- _Exercise details_: Return each line of the records holding the string "root".

[Records from a collection]
○ ○ ○ ○
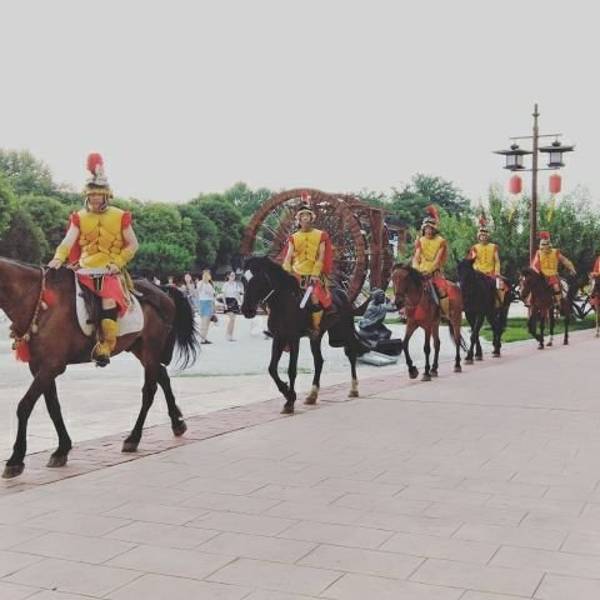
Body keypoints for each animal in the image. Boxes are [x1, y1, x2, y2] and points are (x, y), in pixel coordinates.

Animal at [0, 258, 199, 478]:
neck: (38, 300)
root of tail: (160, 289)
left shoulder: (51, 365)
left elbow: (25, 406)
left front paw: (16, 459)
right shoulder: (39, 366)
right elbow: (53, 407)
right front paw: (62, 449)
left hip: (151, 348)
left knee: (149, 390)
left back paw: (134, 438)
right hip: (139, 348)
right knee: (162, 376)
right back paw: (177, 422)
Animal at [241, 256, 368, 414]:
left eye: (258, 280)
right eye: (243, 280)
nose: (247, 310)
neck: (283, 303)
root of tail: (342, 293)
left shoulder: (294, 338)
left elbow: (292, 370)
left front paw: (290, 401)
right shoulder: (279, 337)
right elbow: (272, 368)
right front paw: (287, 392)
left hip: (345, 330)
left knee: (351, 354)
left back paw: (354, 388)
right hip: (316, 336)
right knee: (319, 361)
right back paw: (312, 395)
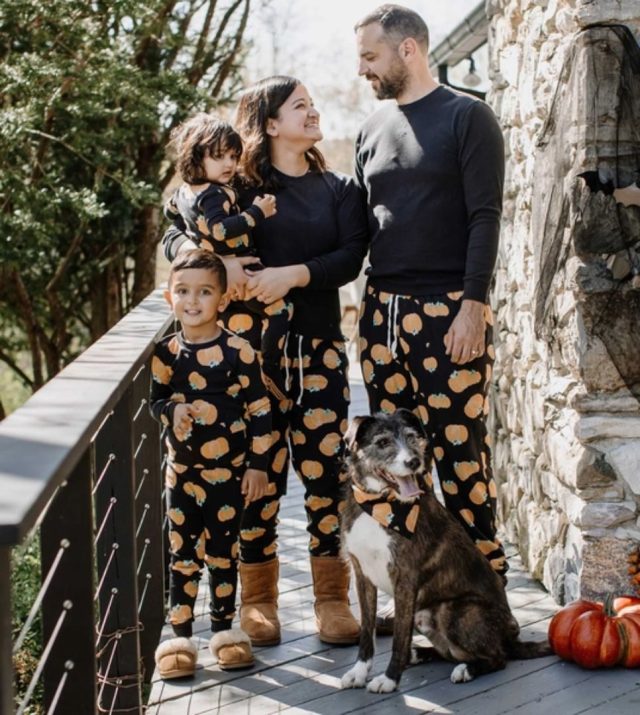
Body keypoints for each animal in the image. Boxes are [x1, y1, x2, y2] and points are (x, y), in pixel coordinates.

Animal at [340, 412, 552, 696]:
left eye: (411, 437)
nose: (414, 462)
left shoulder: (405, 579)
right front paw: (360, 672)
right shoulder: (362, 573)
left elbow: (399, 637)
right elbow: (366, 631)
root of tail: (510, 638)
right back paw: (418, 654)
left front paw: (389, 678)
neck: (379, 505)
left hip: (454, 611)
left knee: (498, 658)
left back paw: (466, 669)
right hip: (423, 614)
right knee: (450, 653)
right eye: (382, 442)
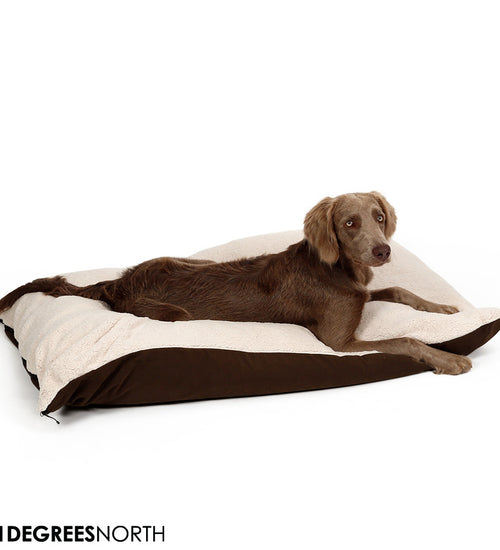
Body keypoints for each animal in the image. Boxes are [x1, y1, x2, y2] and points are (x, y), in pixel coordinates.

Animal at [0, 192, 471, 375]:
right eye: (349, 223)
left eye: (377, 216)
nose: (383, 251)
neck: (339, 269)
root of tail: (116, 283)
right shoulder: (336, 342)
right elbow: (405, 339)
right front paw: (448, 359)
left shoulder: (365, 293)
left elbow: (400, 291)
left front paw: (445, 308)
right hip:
○ ○ ○ ○
- _Exercise response_:
root of tail: (160, 289)
root of tail: (342, 293)
root of tail: (510, 638)
root of tail: (116, 283)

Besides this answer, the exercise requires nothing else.